= EXERCISE DESCRIPTION =
Across the whole listing, copy out every line that includes the string "image".

===== RECORDS FOR THIS EXERCISE

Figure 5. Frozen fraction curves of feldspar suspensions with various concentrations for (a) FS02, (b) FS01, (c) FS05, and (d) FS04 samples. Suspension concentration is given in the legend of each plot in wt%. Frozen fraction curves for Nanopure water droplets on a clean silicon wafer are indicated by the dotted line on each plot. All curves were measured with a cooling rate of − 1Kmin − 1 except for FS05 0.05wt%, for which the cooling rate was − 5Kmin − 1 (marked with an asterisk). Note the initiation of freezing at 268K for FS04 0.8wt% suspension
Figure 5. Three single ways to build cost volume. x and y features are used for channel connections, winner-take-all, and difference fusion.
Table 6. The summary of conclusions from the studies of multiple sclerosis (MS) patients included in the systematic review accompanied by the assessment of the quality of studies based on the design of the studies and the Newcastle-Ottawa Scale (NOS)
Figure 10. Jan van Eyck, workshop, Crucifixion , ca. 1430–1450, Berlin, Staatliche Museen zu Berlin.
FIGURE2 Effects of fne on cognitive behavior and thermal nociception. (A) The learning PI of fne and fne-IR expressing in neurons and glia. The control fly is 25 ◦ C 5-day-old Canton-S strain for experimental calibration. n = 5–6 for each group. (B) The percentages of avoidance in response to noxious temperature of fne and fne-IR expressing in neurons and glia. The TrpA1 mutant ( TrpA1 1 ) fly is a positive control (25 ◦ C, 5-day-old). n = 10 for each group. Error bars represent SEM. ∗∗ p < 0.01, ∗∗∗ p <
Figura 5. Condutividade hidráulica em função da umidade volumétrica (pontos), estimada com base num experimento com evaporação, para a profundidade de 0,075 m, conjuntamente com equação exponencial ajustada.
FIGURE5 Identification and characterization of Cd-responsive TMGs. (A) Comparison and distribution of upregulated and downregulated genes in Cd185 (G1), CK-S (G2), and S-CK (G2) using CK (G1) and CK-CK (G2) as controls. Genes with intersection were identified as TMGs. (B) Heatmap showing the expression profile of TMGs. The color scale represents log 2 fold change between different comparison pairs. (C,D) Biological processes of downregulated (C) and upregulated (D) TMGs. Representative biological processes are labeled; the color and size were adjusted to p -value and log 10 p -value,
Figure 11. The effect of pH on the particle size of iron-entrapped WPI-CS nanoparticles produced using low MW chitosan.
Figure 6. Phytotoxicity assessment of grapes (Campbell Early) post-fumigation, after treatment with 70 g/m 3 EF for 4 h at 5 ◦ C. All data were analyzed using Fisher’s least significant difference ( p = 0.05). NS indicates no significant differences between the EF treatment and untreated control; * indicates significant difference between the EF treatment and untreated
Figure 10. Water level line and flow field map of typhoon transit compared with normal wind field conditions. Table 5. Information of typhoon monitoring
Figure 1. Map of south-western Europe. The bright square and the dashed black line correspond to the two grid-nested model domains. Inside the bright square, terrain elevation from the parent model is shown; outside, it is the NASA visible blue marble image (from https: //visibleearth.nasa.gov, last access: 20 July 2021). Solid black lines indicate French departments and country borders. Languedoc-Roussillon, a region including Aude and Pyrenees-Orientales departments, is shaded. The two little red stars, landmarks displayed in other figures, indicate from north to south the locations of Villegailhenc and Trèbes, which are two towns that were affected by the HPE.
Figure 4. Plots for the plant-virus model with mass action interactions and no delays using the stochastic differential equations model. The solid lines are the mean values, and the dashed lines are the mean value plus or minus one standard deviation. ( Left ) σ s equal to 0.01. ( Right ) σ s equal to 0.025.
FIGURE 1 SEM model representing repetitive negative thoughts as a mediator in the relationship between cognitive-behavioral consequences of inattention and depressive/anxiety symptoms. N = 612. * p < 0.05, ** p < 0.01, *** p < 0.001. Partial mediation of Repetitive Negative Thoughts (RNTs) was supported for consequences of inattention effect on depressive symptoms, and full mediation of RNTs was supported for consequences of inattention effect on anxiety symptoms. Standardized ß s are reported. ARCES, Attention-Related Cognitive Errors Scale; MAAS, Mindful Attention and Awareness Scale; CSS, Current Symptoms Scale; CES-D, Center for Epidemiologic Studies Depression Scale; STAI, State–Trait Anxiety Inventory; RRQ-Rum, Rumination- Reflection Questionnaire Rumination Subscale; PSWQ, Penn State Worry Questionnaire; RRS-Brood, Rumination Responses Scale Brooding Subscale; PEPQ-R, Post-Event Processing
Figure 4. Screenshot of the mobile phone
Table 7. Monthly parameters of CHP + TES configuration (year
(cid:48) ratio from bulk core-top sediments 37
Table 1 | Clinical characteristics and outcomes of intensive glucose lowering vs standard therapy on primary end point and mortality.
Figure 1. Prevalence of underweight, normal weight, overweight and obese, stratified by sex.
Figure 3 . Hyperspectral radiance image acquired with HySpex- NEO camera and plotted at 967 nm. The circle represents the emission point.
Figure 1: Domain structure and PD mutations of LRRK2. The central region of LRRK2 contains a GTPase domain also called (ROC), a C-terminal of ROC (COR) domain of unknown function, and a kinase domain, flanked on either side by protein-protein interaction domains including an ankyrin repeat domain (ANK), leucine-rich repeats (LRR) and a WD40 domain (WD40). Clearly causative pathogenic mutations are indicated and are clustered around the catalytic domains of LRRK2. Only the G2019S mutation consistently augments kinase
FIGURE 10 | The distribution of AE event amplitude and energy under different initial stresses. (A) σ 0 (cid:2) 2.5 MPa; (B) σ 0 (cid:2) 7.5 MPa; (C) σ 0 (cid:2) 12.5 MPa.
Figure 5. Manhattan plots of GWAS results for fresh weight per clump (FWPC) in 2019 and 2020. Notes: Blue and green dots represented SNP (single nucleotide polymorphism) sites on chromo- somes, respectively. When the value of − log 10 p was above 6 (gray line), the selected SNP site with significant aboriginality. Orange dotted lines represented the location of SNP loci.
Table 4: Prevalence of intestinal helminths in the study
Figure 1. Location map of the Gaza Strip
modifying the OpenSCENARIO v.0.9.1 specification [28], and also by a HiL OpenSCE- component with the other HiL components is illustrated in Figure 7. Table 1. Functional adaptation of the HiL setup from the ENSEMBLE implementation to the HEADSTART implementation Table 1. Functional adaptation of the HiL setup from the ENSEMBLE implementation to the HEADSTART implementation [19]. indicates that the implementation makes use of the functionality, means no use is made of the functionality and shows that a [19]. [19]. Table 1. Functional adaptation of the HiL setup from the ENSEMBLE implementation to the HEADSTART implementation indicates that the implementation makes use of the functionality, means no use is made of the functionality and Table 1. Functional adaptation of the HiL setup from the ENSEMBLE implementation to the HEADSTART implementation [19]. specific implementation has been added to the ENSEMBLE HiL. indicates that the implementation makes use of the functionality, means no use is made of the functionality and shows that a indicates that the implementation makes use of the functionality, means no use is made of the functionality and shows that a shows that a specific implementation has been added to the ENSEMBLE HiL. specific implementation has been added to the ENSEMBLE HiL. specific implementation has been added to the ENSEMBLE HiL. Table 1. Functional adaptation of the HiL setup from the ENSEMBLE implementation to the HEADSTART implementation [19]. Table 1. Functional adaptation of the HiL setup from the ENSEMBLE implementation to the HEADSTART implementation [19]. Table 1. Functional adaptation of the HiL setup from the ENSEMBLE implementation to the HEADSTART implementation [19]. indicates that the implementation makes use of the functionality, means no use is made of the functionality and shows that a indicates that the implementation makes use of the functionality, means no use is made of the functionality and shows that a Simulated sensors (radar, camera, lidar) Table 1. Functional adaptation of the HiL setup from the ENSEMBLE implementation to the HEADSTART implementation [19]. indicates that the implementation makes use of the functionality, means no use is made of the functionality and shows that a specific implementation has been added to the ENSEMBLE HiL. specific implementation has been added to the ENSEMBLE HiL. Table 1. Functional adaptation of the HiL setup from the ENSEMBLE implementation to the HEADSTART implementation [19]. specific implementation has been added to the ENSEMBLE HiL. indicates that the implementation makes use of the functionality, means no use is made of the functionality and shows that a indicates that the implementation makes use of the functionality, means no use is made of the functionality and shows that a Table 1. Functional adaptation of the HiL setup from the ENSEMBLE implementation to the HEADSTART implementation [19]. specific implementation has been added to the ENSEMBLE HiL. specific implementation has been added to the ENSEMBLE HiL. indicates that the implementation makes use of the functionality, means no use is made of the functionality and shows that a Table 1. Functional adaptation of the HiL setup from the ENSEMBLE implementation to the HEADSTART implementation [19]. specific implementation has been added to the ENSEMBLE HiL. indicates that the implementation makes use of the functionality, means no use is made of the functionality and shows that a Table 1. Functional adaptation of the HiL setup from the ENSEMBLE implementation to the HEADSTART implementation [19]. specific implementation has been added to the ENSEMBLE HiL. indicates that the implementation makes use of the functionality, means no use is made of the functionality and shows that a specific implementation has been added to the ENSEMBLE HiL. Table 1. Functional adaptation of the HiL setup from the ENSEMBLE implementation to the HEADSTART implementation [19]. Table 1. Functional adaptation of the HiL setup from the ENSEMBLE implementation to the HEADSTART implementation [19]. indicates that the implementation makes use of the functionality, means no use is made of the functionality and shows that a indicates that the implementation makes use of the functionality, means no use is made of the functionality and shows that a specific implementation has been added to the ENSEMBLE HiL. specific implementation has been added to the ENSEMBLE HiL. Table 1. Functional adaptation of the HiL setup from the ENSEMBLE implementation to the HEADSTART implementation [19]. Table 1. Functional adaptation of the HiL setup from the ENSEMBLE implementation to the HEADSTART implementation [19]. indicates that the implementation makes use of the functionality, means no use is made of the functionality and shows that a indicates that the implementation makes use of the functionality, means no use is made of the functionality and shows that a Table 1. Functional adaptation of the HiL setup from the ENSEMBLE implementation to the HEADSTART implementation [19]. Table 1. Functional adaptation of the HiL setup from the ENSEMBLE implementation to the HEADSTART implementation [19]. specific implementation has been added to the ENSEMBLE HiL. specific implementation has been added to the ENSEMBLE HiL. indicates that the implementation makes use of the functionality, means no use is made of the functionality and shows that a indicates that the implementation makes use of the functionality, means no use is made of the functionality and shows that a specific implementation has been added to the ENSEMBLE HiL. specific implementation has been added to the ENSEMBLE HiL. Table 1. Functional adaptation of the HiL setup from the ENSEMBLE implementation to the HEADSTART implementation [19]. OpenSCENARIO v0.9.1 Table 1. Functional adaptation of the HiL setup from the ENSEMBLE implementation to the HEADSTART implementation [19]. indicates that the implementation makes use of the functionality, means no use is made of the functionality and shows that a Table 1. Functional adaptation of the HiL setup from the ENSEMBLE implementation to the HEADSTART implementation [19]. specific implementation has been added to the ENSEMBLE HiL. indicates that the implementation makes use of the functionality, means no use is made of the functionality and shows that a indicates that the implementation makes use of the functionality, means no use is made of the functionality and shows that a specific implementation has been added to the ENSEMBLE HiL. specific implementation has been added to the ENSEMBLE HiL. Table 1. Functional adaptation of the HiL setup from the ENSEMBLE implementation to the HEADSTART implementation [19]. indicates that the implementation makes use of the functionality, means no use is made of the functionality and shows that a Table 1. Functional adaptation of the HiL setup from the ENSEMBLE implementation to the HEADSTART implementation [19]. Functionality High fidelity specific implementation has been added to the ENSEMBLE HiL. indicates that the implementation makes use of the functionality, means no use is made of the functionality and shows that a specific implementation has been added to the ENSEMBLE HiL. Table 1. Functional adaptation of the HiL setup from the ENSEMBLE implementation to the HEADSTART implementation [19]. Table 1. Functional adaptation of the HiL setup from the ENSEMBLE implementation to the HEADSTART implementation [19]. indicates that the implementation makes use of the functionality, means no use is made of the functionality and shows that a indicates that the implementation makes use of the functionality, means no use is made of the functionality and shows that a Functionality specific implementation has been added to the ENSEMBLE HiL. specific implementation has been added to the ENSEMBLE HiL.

==========

= RESPONSE TO THIS EXERCISE =
Figure 1. Map of south-western Europe. The bright square and the dashed black line correspond to the two grid-nested model domains. Inside the bright square, terrain elevation from the parent model is shown; outside, it is the NASA visible blue marble image (from https: //visibleearth.nasa.gov, last access: 20 July 2021). Solid black lines indicate French departments and country borders. Languedoc-Roussillon, a region including Aude and Pyrenees-Orientales departments, is shaded. The two little red stars, landmarks displayed in other figures, indicate from north to south the locations of Villegailhenc and Trèbes, which are two towns that were affected by the HPE.
Figure 3 . Hyperspectral radiance image acquired with HySpex- NEO camera and plotted at 967 nm. The circle represents the emission point.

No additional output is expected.